若者には、「単なる就職活動でいいの?」と長期的視点を提示している点が特徴的です。今の就活がもの足りないと考えている若者は、本書の奥深さに引き込まれるでしょう。また、シニアには、「終活」の本と思いきや、じつは学びというものの深さを説く構成になっていて、新たな発見と希望を与える仕掛けになっているのが新鮮です。

シニアの視点からすれば、60代・70代はこれからが充実であり、「人間の完成までにまだやることがありますよ」という著者の語りが、通奏低音の励ましとして読者に響き、この年齢にならないと気づかなかったさまざまな事柄を振り返らせるでしょう。そして、それらを一気に結びつける助けになるかもしれません。読んだ人の新たなやる気を引き出してくれるのではないでしょうか。「むしろ今から!」というエールですね。

そして、もう一つの読者層は、アドラーを少々知っている人たち、もしくは、熱烈なアドラーファンの方々だろうと思います。読者自身が開眼するきっかけになるでしょう。著者の長田氏はおそらく、3番目の皆さんを主たるターゲットとして書かれたのではないかと思います。この著書のタイトルにはその思いがよくあらわれています。

これらのうち、読者のひとりである評者の立場から、若者への呼びかけという面で、以下の2つのケースにおいてお勧めできる著書であることを特筆したく思います。
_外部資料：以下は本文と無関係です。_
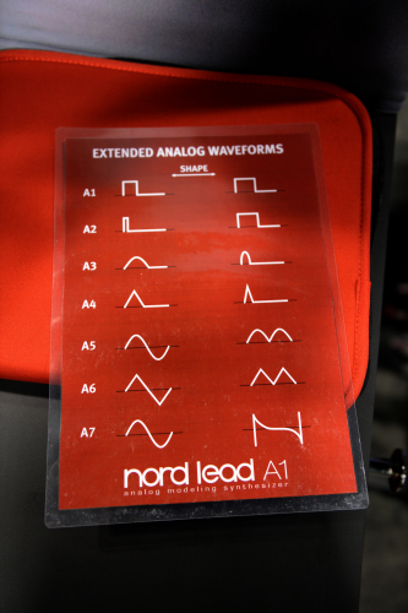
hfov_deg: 37.8
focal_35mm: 35
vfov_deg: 54.5
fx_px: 595
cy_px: 306
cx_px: 204
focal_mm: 35
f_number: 2.8
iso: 800
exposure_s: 1/100
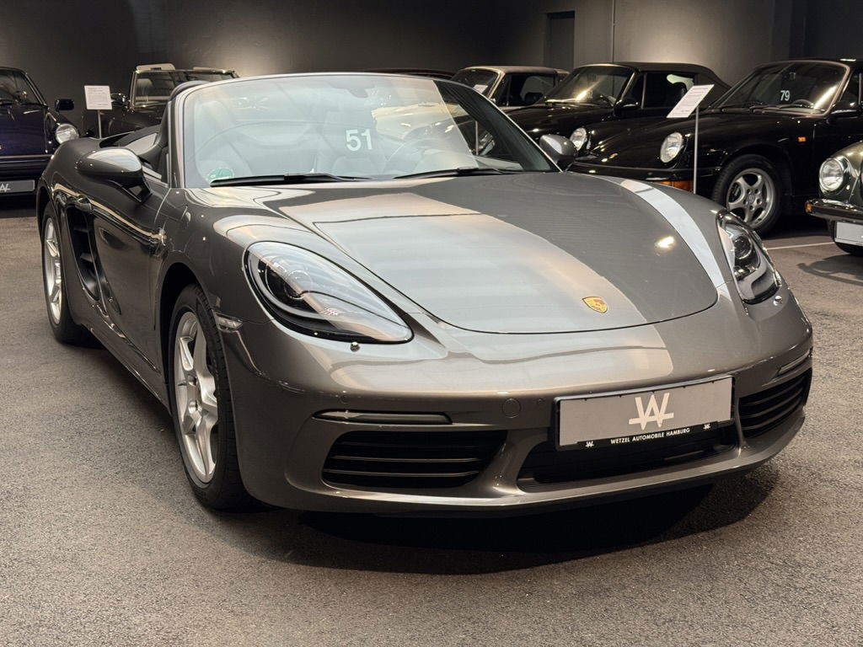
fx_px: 1197
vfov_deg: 30.3
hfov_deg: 39.7
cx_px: 432
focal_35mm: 48
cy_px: 324
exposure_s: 1/50
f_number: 1.78
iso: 80
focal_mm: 6.76
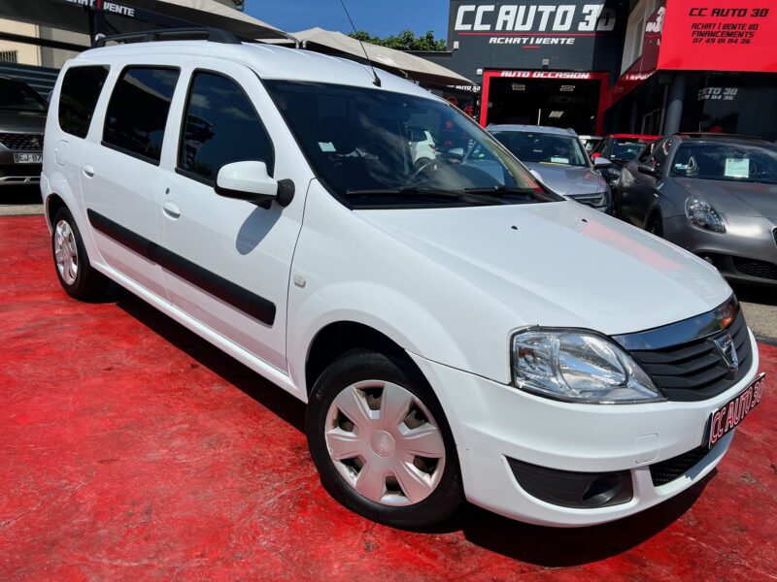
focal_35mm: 26
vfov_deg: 53.1
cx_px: 388
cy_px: 291
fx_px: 584
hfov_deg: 67.3
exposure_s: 1/12658
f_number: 1.5
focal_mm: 5.7
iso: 50
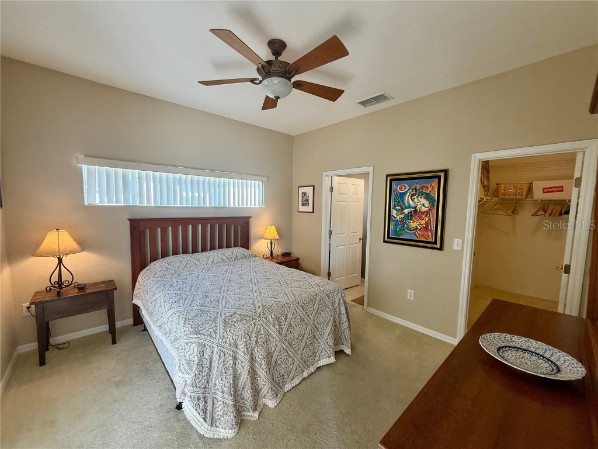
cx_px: 299
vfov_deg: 85.7
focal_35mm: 14
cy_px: 224
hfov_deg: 102.1
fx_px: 242
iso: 125
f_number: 2.2
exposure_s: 1/99
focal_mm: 2.22
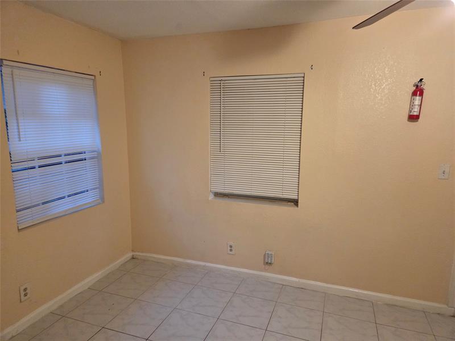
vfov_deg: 58.9
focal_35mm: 23
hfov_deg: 73.9
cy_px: 170
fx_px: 302
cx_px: 228
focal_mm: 5.4
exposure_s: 1/120
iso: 1000
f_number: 1.8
1つめは、就職活動を「誰でも通過しなければならない段階だから」と抽象的に考えている若者たちへの考えるヒントとしてです。とりわけアドラーを知っている学生たちならば喜ばれる可能性があるでしょう。もう1つは、「名門大学の卒業生が就活で有利」という現実の壁にぶつかり、悩みを深め、動きが取れなくなっている大多数の大学3~4年生たちに対し、視点を変えさせるきっかけになるだろう、という可能性です。

この著書には、ふところの深い考慮が重ねられ、あたたかさに満ち溢れていることが感じられます。それはアドラーではなく、著者の長田氏のお人柄によるものでしょう。還暦を迎える著者が、実社会のなかで揉まれつつ、学びというものを大事に考え、温めてきたすべてが惜しみなく盛り込まれ、語られているからです。実用に特化したノウハウ本ではなく、純粋な学術書でもありません。だからこそ「何となくモヤモヤする」と悩める若者たちに対して「アドラーってこういう発想をするんだぁ」という気づきをもたらし、彼らのなかに化学反応を起こさせる役割を長田氏が果たしているのです。

かつて三浦綾子氏や松原泰道氏が、数多くのベストセラーを世に送り出しました。その作品群がキリスト教や仏教を紹介するなかで人の生き方を示したように、長田氏がアドラーを通してポジティブな発想による学びのススメを人々に示すことで、その思いが読者の琴線に触れ、共鳴することになるでしょう。この点において、啐啄同時を求める学生に対するとっておきのアドバイスとして、この名著が勧められるでしょう。